For lunch, we stopped by El Parian, more specifically, Paco’s. El Parian is a plaza that was turned into a performance space surrounded by restaurants. All of the restaurants have the same seating arrangements and furniture so it’s hard to tell them apart. Each restaurant’s name is written on the chair, which is the only way to know where you’re eating.
I don’t recommend Paco’s. It was the first imperfection of the excursion, haha. The only food that I liked was my husband’s queso and chorizo dip. Try another restaurant in El Parin. There are plenty of them.
El Parin gets a million points for atmosphere.
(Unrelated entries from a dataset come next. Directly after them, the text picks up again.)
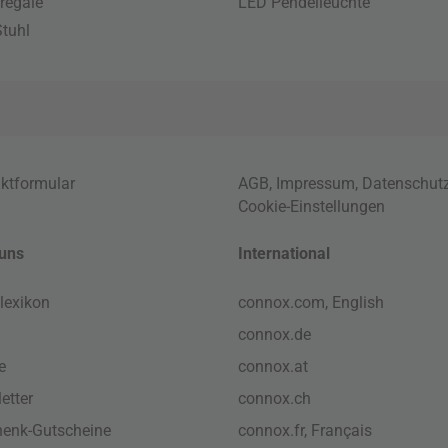
regale
LED Pendelleuchte
tuhl
ktformular
AGB
,
Impressum
,
Datenschut
Cookie-Einstellungen
uns
International
lexikon
connox.com, English
connox.de
e
connox.at
etter
connox.ch
enk-Gutscheine
connox.fr, Français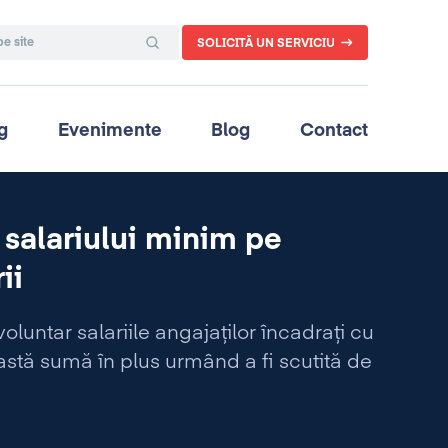
SOLICITĂ UN SERVICIU
g
Evenimente
Blog
Contact
 salariului minim pe
ii
luntar salariile angajaților încadrați cu
stă sumă în plus urmând a fi scutită de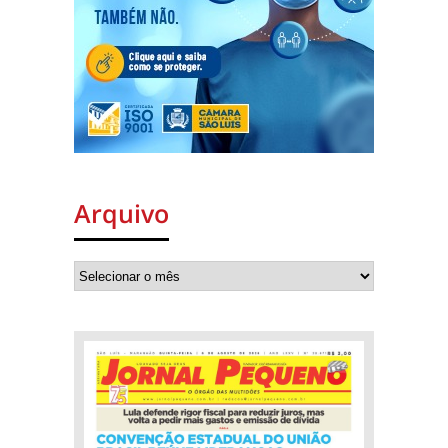
Arquivo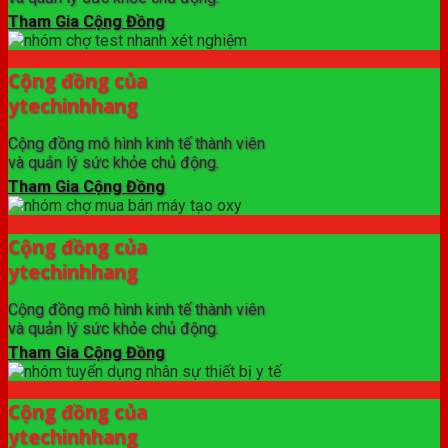
Tham Gia Cộng Đồng
Cộng đồng của
ytechinhhang
Cộng đồng mô hình kinh tế thành viên
và quản lý sức khỏe chủ động.
Tham Gia Cộng Đồng
Cộng đồng của
ytechinhhang
Cộng đồng mô hình kinh tế thành viên
và quản lý sức khỏe chủ động.
Tham Gia Cộng Đồng
Cộng đồng của
ytechinhhang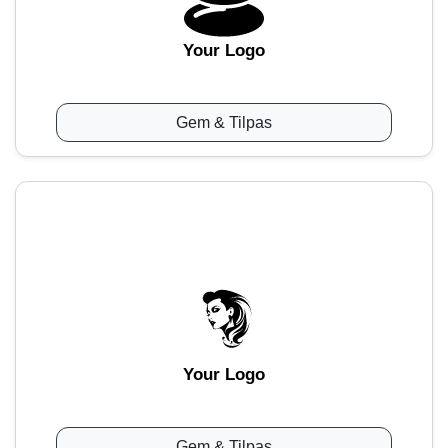
Your Logo
Gem & Tilpas
Your Logo
Gem & Tilpas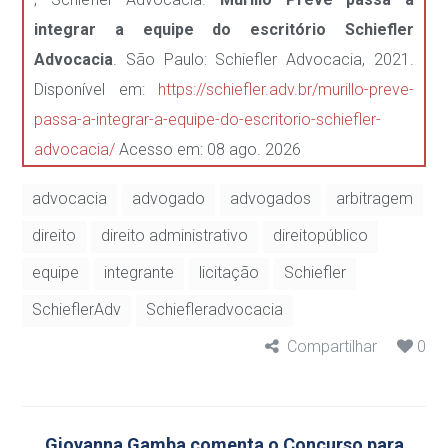
integrar a equipe do escritório Schiefler
Advocacia
. São Paulo: Schiefler Advocacia, 2021.
Disponível em:
https://schiefler.adv.br/murillo-preve-
passa-a-integrar-a-equipe-do-escritorio-schiefler-
advocacia/
Acesso em: 08 ago. 2026
advocacia
advogado
advogados
arbitragem
direito
direito administrativo
direitopúblico
equipe
integrante
licitação
Schiefler
SchieflerAdv
Schiefleradvocacia
Compartilhar
0
Giovanna Gamba comenta o Concurso para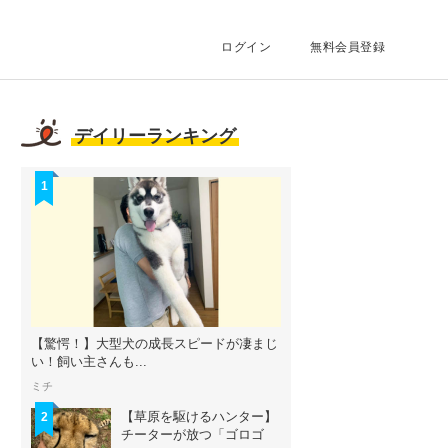
ログイン
無料会員登録
デイリーランキング
1
【驚愕！】大型犬の成長スピードが凄まじ
い！飼い主さんも...
ミチ
【草原を駆けるハンター】
2
チーターが放つ「ゴロゴ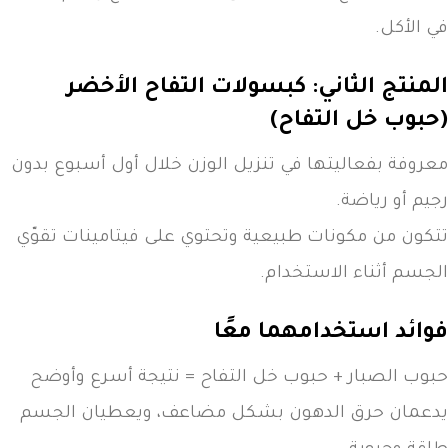
في الأكل.
المنتج الثاني: كبسولات التفاح الأخضر
(حبوب خل التفاح)
معروفة بفعاليتها في تنزيل الوزن خلال أول أسبوع بدون
رجيم أو رياضة.
تتكون من مكونات طبيعية وتحتوي على فيتامينات تقوّي
الجسم أثناء الاستخدام.
فوائد استخدامهما معًا
حبوب الصبار + حبوب خل التفاح = نتيجة أسرع وأوضح
يدعمان حرق الدهون بشكل مضاعف، ويعطيان الجسم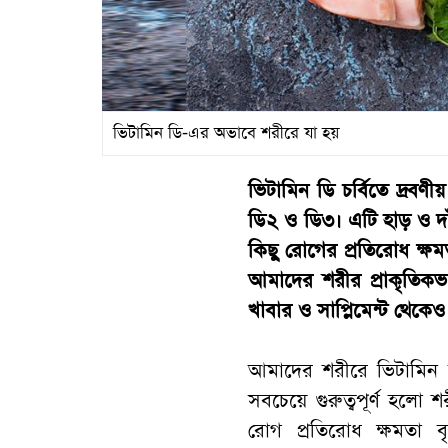
ভিটামিন ডি-এর অভাবে শরীরে যা হয়
ভিটামিন ডি চর্বিতে দ্রবণ
ডি২ ও ডি৩। এটি হাড় ও দাঁত
কিছু রোগের প্রতিরোধ ক্ষ
আমাদের শরীর প্রাকৃতিকভাব
খাবার ও সাপ্লিমেন্ট থেকে
আমাদের শরীরে ভিটামিন ডি
সবচেয়ে গুরুত্বপূর্ণ হল
রোগ প্রতিরোধ ক্ষমতা 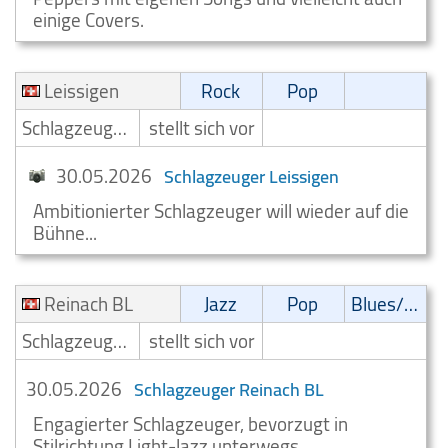
einige Covers.
Leissigen
Rock
Pop
Schlagzeuger/Drummer
stellt sich vor
30.05.2026
Schlagzeuger Leissigen
Ambitionierter Schlagzeuger will wieder auf die
Bühne...
Reinach BL
Jazz
Pop
Blues/Swing
Schlagzeuger/Drummer
stellt sich vor
30.05.2026
Schlagzeuger Reinach BL
Engagierter Schlagzeuger, bevorzugt in
Stilrichtung Light-Jazz unterwegs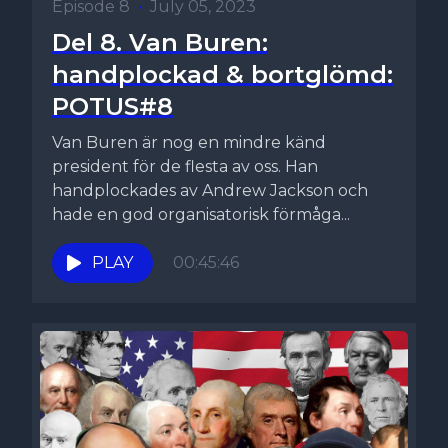
Episode 8
•
July 05, 2023
Del 8. Van Buren:
handplockad & bortglömd:
POTUS#8
Van Buren är nog en mindre känd
president för de flesta av oss. Han
handplockades av Andrew Jackson och
hade en god organisatorisk förmåga...
PLAY
00:45:46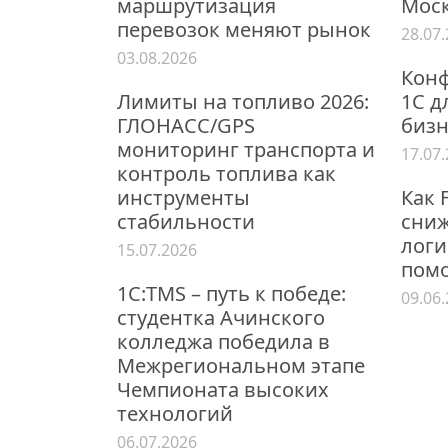
маршрутизация
Мос
перевозок меняют рынок
28.07
03.08.2026
Конф
Лимиты на топливо 2026:
1С д
ГЛОНАСС/GPS
бизн
мониторинг транспорта и
17.07
контроль топлива как
инструменты
Как 
стабильности
сниж
логи
15.07.2026
пом
1С:TMS – путь к победе:
09.06
студентка Ачинского
колледжа победила в
Межрегиональном этапе
Чемпионата высоких
технологий
06.07.2026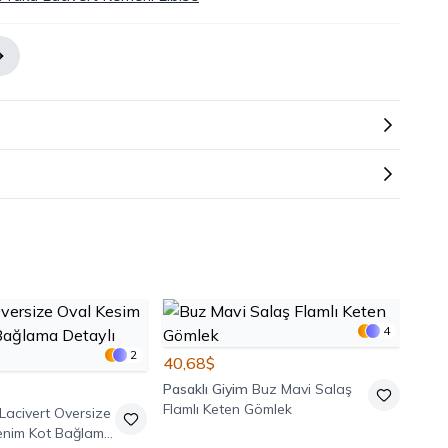
4
2
40,68$
Pasaklı Giyim
Buz Mavi Salaş
Flamlı Keten Gömlek
Lacivert Oversize
enim Kot Bağlama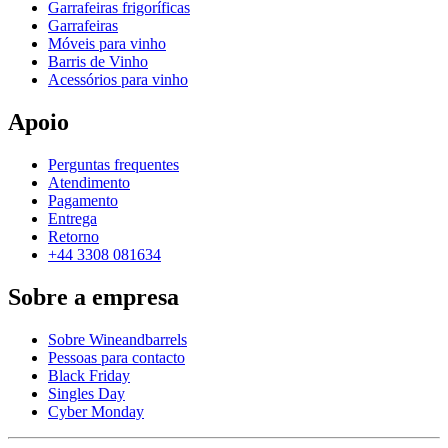
Garrafeiras frigoríficas
Garrafeiras
Móveis para vinho
Barris de Vinho
Acessórios para vinho
Apoio
Perguntas frequentes
Atendimento
Pagamento
Entrega
Retorno
+44 3308 081634
Sobre a empresa
Sobre Wineandbarrels
Pessoas para contacto
Black Friday
Singles Day
Cyber Monday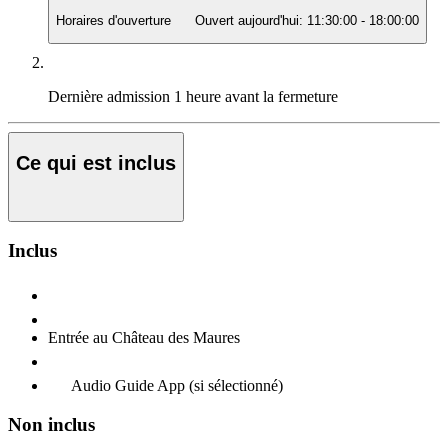
Horaires d'ouverture
Ouvert aujourd'hui:
11:30:00
-
18:00:00
Dernière admission
1 heure avant la fermeture
Ce qui est inclus
Inclus
Entrée au Château des Maures
Audio Guide App (si sélectionné)
Non inclus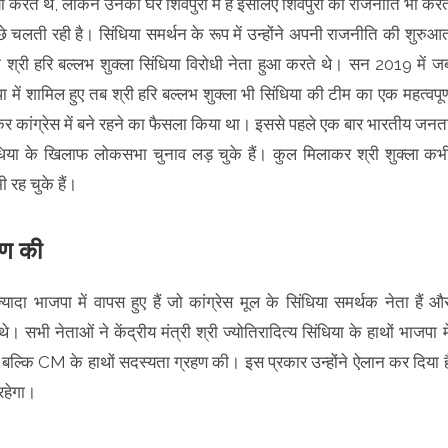
ा करते थे, लेकिन उनका घर शिवपुरी में है इसलिए शिवपुरी की राजनीति भी करत
छे चलती रही है। सिंधिया समर्थन के रूप में उन्होंने अपनी राजनीति की शुरुआ
ी हरि बल्लभ शुक्ला सिंधिया विरोधी नेता हुआ करते थे। सन 2019 में ज
ाजपा में शामिल हुए तब श्री हरि बल्लभ शुक्ला भी सिंधिया की टीम का एक महत्वपूर्
़कर कांग्रेस में बने रहने का फैसला किया था। इससे पहले एक बार भारतीय जनत
य सिंधिया के खिलाफ लोकसभा चुनाव लड़ चुके हैं। कुल मिलाकर श्री शुक्ला कभ
ी रह चुके हैं।
हण की
दा भाजपा में वापस हुए हैं जो कांग्रेस मूल के सिंधिया समर्थक नेता हैं औ
 सभी नेताओं ने केंद्रीय मंत्री श्री ज्योतिरादित्य सिंधिया के हाथों भाजपा मे
ीं बल्कि CM के हाथों सदस्यता ग्रहण की। इस प्रकार उन्होंने ऐलान कर दिया ह
 रहेगा।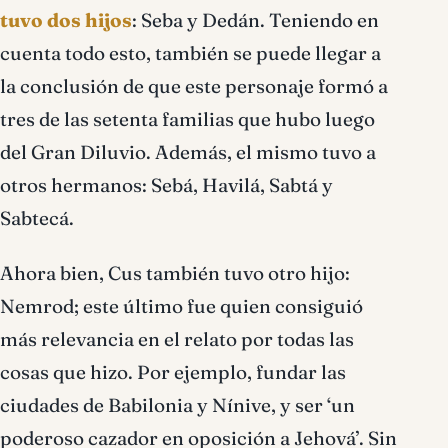
tuvo dos hijos
: Seba y Dedán. Teniendo en
cuenta todo esto, también se puede llegar a
la conclusión de que este personaje formó a
tres de las setenta familias que hubo luego
del Gran Diluvio. Además, el mismo tuvo a
otros hermanos: Sebá, Havilá, Sabtá y
Sabtecá.
Ahora bien, Cus también tuvo otro hijo:
Nemrod; este último fue quien consiguió
más relevancia en el relato por todas las
cosas que hizo. Por ejemplo, fundar las
ciudades de Babilonia y Nínive, y ser ‘un
poderoso cazador en oposición a Jehová’. Sin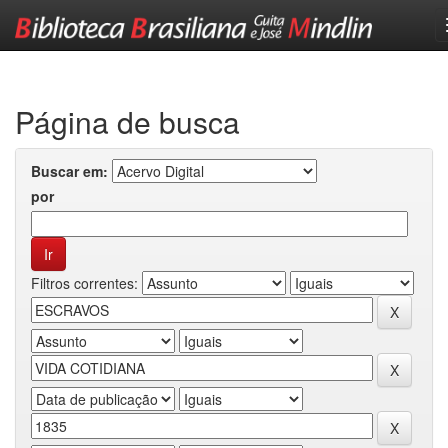
Skip
navigation
Página de busca
Buscar em:
por
Filtros correntes:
Mature trees grow among the seating area, reaching their thick boughs into the open air above. Bamboo lanterns hang from the trees.
The entertainment is pretty good, too. There are at least four mariachi bands making rounds to serenade guests. The focal point of the space is a covered performance pavilion. It’s circular, which could make for an odd view for some guests, but the music resounds throughout the space. Lunchtime was quiet with the exception of the bands but I imagine this place is pretty awesome in the evenings during live performances.
Overall, Tlaquepaque is the perfect tourist town with the right amount of local charm and international conveniences for travelers.
- Check the tags; while many pieces are “hecho en Mexico,” I did find one shop that slipped in products from outside of the country.
- Bring money for public restrooms, usually $3-5 pesos.
- Double check your mode of transportation the day of travel. Bus routes are cancelled or rerouted during construction and events. Since it’s a tourist area, there are plenty of events.
- If you get a car, look closely for parking areas tucked underground or between buildings. They’re hard to spot.
- Drink bottled beverages or alcohol. Avoid the ice.
- Everything in Tlaquepaque is notably more expensive than elsewhere in the city but you are getting what you pay for. The quality is great. You can find cheaper variations in Tonalá but the quality there is inconsistent.